The user provides either:
- Their own check specifications (they now know the data)
- A path to models.py (they built the pipeline and want checks derived from it)
The bauplan-data-quality-checks skill reads the existing script, finds the validate phase, and replaces the minimal check with proper validation logic.

Checks added after an import do not gate any previous run. If the data is already on main, it's there without quality validation.

Appending to Existing Tables

To append data to a table that already exists on main, skip create_table and only call import_data:

# Table already exists on main — just import new data
client.import_data(
    table=table_name,
    search_uri=s3_path,
    namespace=namespace,
    branch=branch_name,
)

The validate and merge phases remain the same. New rows are sandboxed on the branch until merged.

CLI Merge After Inspection

When on_success="inspect" (default), the branch is left open for review.
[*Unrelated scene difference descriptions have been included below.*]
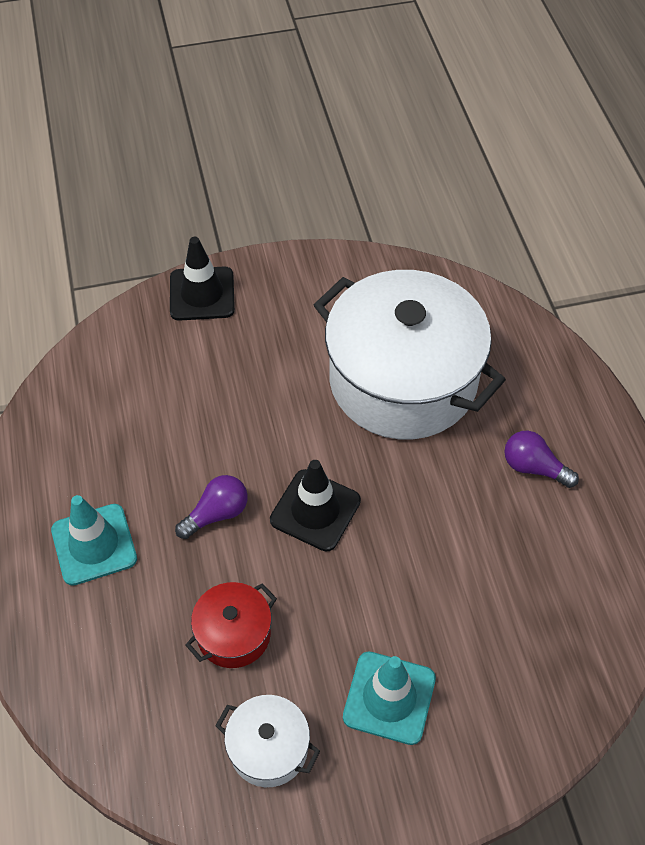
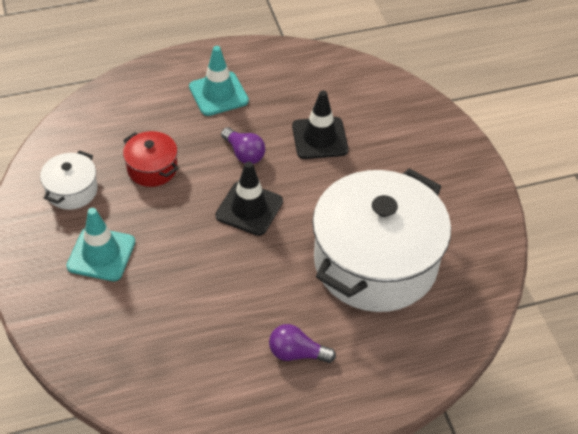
camera: 85 degrees right, 5 degrees down
(202, 294) = (441, 131): black traffic cone -> black traffic cone (319, 138)
(533, 467) = (296, 353): purple light bulb -> purple light bulb turned 105 degrees counterclockwise

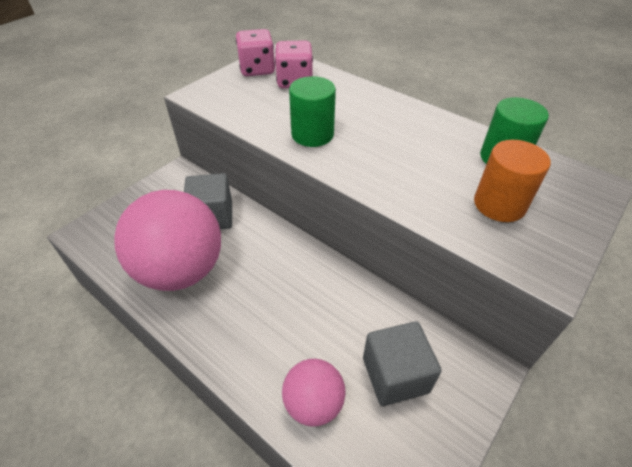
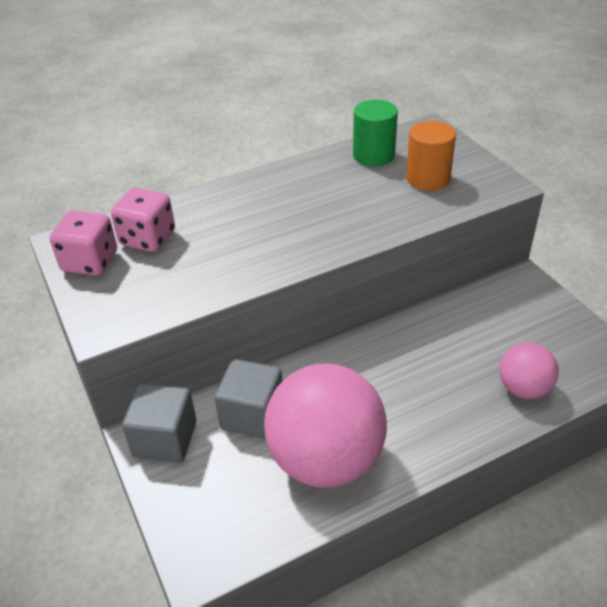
camera: 65 degrees left, 5 degrees down
(312, 134) = (264, 251): green cylinder -> none
(395, 375) = (512, 330): grey cube -> grey cube (165, 439)

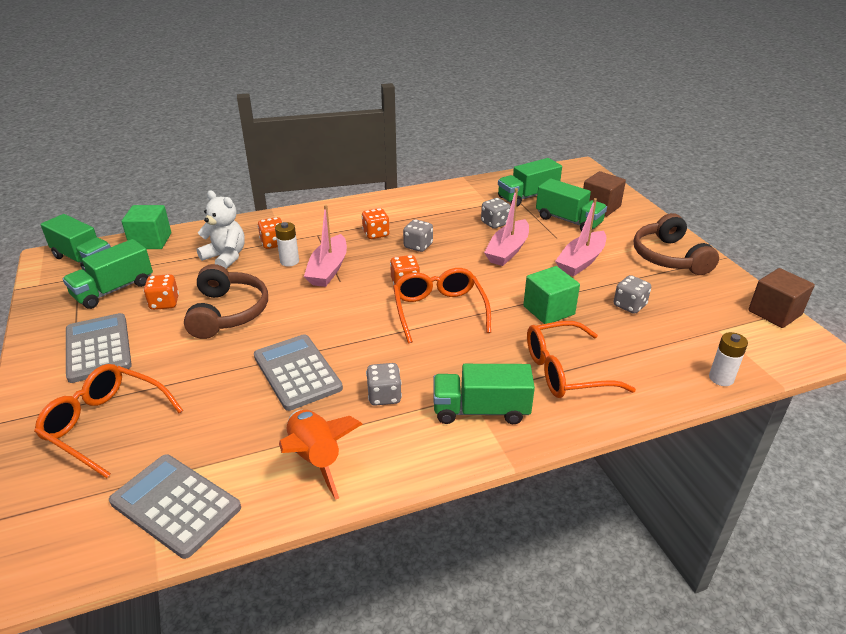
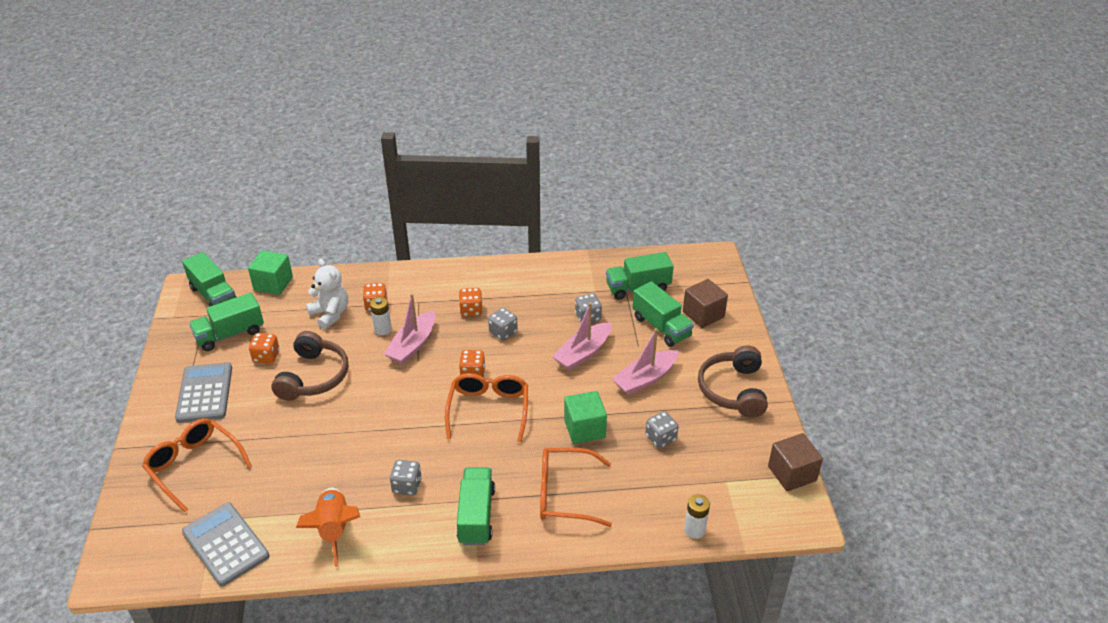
camera: 15 degrees right, 5 degrees up
(297, 372) = (348, 449): grey calculator -> none
(480, 410) = (476, 516): green truck -> green truck turned 75 degrees clockwise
To merge after inspecting:

bauplan checkout main
bauplan branch merge <branch_name>
bauplan branch rm <branch_name>  # optional cleanup

The branch name is printed by the script upon completion.

Reference

When unsure about a method signature, CLI flag, or concept, fetch the relevant doc page via WebFetch rather than guessing. Pages are markdown and LLM-friendly.
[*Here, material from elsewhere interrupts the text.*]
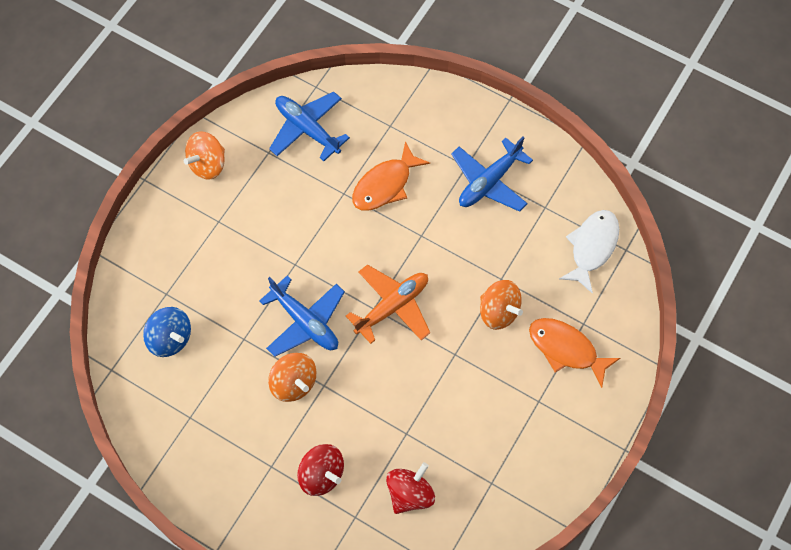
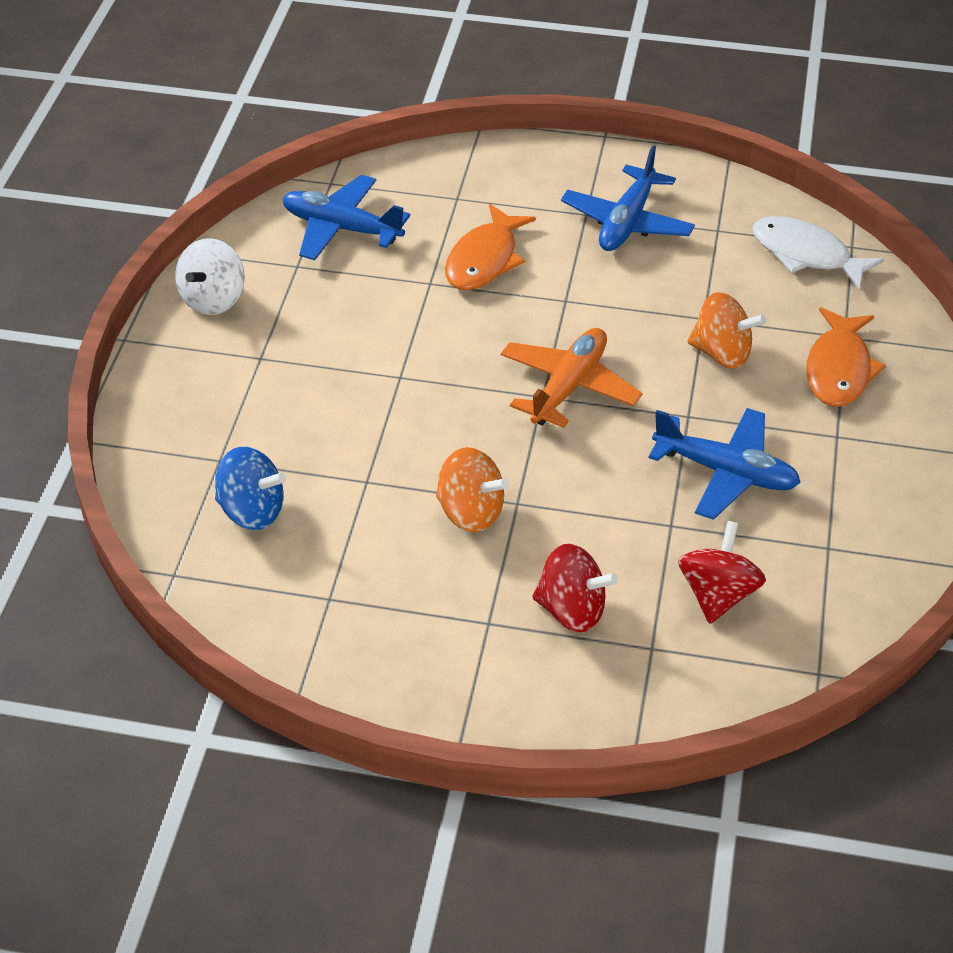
camera: 20 degrees left, 20 degrees down
(207, 164) = (213, 299): orange spinning top -> white spinning top
(305, 322) = (450, 437): blue plane -> blue plane (726, 472)
(566, 349) = (839, 369): orange fish -> orange fish turned 90 degrees counterclockwise
(592, 247) = (806, 255): white fish -> white fish turned 60 degrees counterclockwise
Python SDK: https://docs.bauplanlabs.com/reference/bauplan.md

Relevant guides and concept pages:

Import data: https://docs.bauplanlabs.com/tutorial/03-import.md
Schema conflicts: https://docs.bauplanlabs.com/concepts/schema-conflicts.md
Handle casting programmatically: https://docs.bauplanlabs.com/concepts/schema-conflicts.md
Data branches: https://docs.bauplanlabs.com/concepts/git-for-data/data-branches.md
Tables: https://docs.bauplanlabs.com/concepts/tables.md
Namespaces: https://docs.bauplanlabs.com/concepts/namespaces.md

Full doc index: https://docs.bauplanlabs.com/llms.txt

CLI: The bauplan CLI is self-documenting:

bauplan --help — lists all available commands
bauplan <command> --help — shows arguments and options for a specific command (e.g., bauplan branch --help, bauplan import-data --help)

Validating generated Python: After writing or updating the ingestion script, run ruff check and ruff format to catch syntax errors and style issues, and ty to catch type errors — these verify the code compiles and the SDK calls are well-formed without executing it. Only run these if they are installed (check with which ruff / which ty).